BEGIN Source records

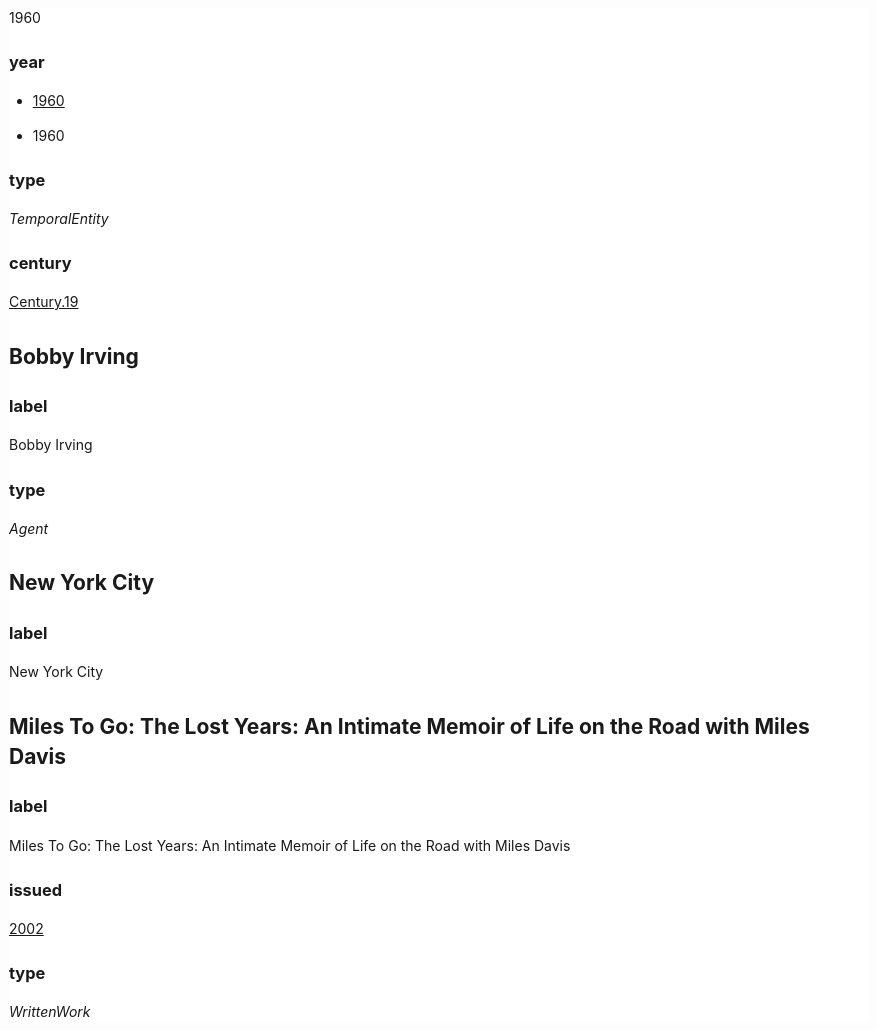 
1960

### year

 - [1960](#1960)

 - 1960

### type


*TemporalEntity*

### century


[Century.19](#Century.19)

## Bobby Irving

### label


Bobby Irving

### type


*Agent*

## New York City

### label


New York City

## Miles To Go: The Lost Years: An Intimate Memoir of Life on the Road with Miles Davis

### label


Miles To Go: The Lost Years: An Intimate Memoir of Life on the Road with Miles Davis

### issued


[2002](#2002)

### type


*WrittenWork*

END Source records

Return every line from the material that contains the word "Years".

Output
## Miles To Go: The Lost Years: An Intimate Memoir of Life on the Road with Miles Davis
Miles To Go: The Lost Years: An Intimate Memoir of Life on the Road with Miles Davis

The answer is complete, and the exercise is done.